## WRITTEN TASKS
(1) In the bug report on the failing resize revert, what does Nova wait for from Neutron when it updates the port binding back to the original host?
(2) Write out everything in the bug report from "There is an" down to "Sean's suggestion though)", keeping the wording unchanged.
(3) List every distinct review.opendev.org link that appears in the bug report.

## SELECTED EXTRACT
· · · · ·

Revert resize (on different host) + ovs network backend with iptables security group firewall driver (aka hybrid plug) is broken

Bug #1952003 reported by Artom Lifshitz
6
This bug affects 1 person
Affects Status Importance Assigned to Milestone
OpenStack Compute (nova)
Fix Released
Undecided
Unassigned

Bug Description

$subject

First noticed in internal Red Hat CI of OSP 17 (based on stable/wallaby), reproduced in upstream DNM patch [2].

tl;dr is - Nova waits for a "bind-time" external event from Neutron when it updates the port binding back to the original host during the resize revert, but Neutron never sends it. Nova times out, and the resize revert fails.

[1] https://bugzilla.redhat.com/show_bug.cgi?id=2011433
[2] https://review.opendev.org/c/openstack/nova/+/817303

Revision history for this message
Bogdan Dobrelya (bogdando) wrote :

There is an upstream ML [0] (without technical details though) that looks related to Nova<->Neutron external events problems, but with iptables firewall, and OVN as well.

[0] http://lists.openstack.org/pipermail/openstack-discuss/2021-November/025892.html

Revision history for this message
Bogdan Dobrelya (bogdando) wrote :

Logic in [0] may have been impacted by [1] (but that's only Sean's suggestion though)

More background can be found here [2][3]

[0] https://review.opendev.org/c/openstack/nova/+/667177
[1] https://review.opendev.org/c/openstack/neutron/766277
[2] https://review.opendev.org/c/openstack/nova/+/667177
[3] https://review.opendev.org/c/openstack/nova/+/595069

Revision history for this message
OpenStack Infra (hudson-openstack) wrote : Fix proposed to nova (master)

Fix proposed to branch: master
Review: https://review.opendev.org/c/openstack/nova/+/819494

Changed in nova:
status: New → In Progress
Revision history for this message
OpenStack Infra (hudson-openstack) wrote : Related fix merged to nova (master)

· · · · ·

## DATASET EXTRACT
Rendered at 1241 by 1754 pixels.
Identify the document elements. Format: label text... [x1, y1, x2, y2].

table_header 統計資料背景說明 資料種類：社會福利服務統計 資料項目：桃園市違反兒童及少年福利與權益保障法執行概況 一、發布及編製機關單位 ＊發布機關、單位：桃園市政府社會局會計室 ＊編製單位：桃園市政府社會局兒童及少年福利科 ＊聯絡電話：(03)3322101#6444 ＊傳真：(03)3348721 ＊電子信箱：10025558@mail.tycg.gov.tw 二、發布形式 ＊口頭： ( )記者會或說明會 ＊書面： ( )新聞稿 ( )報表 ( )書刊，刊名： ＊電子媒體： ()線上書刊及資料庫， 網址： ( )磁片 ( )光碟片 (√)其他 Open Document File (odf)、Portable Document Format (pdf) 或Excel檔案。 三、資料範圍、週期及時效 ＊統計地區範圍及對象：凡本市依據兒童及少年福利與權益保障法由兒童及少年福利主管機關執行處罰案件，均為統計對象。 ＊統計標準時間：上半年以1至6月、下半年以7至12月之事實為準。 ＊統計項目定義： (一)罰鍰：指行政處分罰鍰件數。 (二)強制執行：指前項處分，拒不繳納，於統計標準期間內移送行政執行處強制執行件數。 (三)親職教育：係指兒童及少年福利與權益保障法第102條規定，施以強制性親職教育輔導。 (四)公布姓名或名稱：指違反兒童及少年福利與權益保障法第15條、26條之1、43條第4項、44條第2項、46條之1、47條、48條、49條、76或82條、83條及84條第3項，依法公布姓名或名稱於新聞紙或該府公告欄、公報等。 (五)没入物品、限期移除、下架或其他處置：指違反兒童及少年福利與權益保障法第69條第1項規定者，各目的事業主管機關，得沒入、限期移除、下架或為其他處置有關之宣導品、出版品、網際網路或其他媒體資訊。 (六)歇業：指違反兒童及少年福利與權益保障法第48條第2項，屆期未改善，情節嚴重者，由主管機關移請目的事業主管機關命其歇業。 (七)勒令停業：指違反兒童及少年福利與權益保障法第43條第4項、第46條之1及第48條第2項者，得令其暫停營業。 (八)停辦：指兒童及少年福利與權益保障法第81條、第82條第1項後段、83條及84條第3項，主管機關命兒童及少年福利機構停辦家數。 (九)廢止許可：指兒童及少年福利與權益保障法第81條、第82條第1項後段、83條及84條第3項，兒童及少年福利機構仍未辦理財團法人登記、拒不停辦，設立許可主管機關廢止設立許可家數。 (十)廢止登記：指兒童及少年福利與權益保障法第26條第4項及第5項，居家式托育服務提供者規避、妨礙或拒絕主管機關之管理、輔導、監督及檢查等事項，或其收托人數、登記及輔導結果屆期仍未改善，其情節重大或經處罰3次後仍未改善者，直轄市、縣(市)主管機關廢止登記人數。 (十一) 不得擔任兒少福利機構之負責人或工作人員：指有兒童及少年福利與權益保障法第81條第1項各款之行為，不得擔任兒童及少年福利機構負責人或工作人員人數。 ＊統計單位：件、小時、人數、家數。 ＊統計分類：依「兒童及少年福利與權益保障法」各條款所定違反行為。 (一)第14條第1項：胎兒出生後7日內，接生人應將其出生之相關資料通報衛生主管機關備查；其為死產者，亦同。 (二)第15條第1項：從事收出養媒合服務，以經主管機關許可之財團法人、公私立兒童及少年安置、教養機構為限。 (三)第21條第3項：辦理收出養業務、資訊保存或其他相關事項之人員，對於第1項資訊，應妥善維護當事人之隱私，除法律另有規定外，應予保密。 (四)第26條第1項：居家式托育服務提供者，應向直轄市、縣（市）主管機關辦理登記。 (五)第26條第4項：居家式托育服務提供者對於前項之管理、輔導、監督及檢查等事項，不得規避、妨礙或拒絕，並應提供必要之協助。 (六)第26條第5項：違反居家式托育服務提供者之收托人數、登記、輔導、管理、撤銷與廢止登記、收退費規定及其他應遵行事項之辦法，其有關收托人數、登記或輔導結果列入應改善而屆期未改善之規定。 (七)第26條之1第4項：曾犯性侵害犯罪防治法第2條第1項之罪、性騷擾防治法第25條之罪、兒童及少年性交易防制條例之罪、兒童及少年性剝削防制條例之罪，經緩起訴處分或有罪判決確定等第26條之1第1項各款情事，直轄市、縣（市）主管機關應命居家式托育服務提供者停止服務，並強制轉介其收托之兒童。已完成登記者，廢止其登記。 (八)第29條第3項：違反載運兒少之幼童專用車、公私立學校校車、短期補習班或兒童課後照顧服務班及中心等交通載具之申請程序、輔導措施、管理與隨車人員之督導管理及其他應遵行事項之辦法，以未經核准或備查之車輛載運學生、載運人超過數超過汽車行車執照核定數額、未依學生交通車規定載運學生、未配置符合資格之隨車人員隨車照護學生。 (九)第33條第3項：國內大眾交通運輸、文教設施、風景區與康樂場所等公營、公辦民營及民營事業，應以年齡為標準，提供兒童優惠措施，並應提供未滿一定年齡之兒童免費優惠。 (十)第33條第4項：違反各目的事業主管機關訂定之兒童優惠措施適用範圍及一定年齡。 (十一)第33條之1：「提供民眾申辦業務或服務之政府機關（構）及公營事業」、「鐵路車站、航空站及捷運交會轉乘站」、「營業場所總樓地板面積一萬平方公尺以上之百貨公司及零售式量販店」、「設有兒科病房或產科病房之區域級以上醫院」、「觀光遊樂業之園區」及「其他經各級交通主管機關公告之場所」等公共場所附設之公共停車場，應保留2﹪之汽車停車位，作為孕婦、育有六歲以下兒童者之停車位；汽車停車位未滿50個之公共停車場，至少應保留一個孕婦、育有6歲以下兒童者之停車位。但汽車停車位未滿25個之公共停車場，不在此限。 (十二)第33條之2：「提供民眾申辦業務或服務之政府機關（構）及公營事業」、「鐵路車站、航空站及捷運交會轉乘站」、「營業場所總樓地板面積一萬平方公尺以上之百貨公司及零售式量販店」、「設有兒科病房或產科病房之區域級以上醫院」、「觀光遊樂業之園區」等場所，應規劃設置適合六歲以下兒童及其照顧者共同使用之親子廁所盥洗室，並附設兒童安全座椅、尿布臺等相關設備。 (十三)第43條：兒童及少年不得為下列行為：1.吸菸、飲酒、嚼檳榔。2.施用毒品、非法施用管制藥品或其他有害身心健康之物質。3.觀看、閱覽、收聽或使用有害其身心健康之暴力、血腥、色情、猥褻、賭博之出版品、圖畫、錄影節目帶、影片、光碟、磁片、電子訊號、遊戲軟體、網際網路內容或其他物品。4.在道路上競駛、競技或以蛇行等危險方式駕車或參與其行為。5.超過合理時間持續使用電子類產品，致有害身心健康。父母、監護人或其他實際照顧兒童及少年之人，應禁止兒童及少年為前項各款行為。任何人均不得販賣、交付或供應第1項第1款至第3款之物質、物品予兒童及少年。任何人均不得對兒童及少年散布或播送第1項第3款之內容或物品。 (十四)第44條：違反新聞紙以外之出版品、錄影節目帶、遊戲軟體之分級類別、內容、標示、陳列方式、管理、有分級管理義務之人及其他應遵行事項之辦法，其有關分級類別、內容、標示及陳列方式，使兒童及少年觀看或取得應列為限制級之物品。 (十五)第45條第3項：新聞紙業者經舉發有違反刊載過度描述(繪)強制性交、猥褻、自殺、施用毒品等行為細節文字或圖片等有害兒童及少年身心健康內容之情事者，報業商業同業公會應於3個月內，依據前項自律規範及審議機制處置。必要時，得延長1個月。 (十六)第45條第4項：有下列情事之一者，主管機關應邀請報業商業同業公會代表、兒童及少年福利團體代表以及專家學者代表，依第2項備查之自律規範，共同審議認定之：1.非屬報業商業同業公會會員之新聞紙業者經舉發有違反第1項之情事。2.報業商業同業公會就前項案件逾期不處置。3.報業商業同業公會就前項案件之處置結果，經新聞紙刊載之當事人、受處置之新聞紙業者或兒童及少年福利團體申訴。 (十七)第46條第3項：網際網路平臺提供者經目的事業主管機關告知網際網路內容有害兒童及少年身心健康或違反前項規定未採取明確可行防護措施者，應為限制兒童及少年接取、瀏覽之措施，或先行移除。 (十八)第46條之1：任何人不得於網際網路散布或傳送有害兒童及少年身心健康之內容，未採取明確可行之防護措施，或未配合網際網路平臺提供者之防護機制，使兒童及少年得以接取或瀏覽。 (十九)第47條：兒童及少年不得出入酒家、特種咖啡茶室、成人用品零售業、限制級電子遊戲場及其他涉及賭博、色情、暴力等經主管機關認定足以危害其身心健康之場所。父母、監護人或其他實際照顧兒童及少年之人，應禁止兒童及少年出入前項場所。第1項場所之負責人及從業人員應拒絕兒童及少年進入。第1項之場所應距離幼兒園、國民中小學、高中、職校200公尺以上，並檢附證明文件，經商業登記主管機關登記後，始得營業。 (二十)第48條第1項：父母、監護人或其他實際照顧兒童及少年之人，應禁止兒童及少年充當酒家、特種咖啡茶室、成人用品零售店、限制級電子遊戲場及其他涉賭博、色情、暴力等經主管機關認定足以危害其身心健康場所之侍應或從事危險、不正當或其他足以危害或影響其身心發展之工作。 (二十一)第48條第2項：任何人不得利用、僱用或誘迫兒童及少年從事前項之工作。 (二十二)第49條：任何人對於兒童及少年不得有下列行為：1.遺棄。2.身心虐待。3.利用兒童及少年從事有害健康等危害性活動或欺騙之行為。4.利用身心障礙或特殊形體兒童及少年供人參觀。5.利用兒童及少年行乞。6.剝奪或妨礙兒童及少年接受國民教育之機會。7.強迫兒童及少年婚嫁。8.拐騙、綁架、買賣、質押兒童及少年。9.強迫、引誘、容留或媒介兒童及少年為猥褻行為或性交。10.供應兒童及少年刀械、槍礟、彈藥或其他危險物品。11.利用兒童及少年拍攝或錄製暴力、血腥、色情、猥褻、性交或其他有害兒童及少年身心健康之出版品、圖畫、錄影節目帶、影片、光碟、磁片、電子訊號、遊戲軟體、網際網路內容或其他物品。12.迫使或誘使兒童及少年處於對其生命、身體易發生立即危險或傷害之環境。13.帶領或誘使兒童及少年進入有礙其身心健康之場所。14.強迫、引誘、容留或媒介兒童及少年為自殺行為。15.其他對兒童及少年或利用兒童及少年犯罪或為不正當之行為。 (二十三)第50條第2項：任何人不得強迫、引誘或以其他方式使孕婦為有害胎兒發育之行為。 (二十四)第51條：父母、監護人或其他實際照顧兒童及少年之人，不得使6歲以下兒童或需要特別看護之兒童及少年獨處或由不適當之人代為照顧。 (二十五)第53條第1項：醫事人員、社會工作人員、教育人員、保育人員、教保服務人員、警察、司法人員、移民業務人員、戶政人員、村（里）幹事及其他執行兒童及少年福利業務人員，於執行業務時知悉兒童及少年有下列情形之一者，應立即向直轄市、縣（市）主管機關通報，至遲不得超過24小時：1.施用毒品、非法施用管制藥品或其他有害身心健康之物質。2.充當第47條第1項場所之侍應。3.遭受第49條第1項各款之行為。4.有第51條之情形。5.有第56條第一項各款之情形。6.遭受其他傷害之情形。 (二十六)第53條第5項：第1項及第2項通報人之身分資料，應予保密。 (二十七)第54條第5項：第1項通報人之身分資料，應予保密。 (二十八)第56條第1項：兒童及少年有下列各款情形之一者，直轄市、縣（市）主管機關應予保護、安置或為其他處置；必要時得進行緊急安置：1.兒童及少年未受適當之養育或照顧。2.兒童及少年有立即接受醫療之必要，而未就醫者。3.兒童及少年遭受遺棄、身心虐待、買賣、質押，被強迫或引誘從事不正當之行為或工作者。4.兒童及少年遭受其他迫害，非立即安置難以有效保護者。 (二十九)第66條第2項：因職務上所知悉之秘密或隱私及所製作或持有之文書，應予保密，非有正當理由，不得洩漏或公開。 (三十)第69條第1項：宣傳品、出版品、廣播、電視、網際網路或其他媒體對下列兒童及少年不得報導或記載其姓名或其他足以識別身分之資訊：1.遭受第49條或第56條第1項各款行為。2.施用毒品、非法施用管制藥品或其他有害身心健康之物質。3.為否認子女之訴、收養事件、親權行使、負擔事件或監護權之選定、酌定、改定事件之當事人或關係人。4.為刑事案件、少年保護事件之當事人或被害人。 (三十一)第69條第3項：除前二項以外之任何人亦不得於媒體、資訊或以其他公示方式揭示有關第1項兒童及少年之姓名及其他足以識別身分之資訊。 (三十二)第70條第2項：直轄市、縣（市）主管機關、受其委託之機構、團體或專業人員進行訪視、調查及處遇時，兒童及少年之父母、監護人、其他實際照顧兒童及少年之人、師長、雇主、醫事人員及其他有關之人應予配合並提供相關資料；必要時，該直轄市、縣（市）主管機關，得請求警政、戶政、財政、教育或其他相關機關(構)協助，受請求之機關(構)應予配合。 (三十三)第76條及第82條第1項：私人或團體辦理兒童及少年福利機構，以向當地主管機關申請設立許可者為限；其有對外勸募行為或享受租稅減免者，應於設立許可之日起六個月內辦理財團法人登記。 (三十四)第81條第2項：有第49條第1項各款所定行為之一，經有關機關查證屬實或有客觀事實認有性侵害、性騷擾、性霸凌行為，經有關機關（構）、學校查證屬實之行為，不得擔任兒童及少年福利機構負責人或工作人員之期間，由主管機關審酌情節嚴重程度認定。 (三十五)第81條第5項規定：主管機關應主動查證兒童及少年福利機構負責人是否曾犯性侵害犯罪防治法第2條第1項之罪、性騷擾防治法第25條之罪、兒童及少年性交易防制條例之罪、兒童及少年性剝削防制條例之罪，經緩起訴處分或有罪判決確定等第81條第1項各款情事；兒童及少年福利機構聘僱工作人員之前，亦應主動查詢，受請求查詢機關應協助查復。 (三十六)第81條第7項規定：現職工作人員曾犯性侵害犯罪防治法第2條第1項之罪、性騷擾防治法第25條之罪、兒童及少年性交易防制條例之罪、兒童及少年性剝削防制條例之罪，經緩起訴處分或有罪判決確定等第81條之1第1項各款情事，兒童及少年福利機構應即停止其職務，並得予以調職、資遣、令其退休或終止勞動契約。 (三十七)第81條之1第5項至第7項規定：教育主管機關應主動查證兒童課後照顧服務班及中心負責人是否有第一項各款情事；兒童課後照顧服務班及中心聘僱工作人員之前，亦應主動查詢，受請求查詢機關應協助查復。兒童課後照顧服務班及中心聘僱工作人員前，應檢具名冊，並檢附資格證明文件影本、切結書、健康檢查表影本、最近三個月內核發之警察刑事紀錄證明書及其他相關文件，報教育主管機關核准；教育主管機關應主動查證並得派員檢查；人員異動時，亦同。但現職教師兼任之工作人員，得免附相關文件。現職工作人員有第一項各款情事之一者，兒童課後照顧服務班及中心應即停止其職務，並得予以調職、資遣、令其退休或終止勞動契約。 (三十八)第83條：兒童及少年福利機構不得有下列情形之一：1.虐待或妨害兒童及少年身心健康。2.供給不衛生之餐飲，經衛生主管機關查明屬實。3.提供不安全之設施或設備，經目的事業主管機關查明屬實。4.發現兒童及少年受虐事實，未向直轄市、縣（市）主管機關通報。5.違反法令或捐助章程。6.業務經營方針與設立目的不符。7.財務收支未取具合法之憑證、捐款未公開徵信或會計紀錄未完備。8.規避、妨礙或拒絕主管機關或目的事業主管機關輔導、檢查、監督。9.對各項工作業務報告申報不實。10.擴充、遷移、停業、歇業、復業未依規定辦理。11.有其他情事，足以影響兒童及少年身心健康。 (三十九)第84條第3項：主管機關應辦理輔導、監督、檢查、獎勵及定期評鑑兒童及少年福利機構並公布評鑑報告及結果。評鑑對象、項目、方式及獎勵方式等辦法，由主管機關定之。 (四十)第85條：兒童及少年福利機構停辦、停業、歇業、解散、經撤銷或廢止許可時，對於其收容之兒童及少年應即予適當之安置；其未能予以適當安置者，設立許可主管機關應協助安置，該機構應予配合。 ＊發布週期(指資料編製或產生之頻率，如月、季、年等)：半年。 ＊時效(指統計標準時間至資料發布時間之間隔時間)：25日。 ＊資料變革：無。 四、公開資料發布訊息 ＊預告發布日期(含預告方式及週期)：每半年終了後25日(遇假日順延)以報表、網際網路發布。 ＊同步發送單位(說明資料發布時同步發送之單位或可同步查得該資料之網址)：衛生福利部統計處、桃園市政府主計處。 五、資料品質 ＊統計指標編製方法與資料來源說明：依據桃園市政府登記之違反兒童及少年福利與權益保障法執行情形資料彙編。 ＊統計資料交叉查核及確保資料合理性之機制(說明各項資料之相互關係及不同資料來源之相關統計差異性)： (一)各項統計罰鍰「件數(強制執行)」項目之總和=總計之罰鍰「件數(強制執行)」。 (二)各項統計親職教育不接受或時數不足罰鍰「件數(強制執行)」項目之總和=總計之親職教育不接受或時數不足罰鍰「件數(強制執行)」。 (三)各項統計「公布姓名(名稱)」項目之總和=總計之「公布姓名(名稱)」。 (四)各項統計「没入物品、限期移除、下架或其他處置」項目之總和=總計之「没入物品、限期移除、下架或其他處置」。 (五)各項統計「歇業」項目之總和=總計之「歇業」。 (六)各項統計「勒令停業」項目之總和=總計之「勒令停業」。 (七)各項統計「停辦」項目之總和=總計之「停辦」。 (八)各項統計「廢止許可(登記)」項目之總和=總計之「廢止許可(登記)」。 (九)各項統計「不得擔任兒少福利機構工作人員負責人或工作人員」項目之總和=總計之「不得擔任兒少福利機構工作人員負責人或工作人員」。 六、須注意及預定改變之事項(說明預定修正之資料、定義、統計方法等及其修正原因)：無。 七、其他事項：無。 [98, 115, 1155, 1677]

· · · · ·

## RESPONSES IN ORDER
(1) A "bind-time" external event, which Neutron never sends.

(2)
There is an upstream ML [0] (without technical details though) that looks related to Nova<->Neutron external events problems, but with iptables firewall, and OVN as well.

[0] http://lists.openstack.org/pipermail/openstack-discuss/2021-November/025892.html

Revision history for this message
Bogdan Dobrelya (bogdando) wrote :

Logic in [0] may have been impacted by [1] (but that's only Sean's suggestion though)

(3)
- https://review.opendev.org/c/openstack/nova/+/817303
- https://review.opendev.org/c/openstack/nova/+/667177
- https://review.opendev.org/c/openstack/neutron/766277
- https://review.opendev.org/c/openstack/nova/+/595069
- https://review.opendev.org/c/openstack/nova/+/819494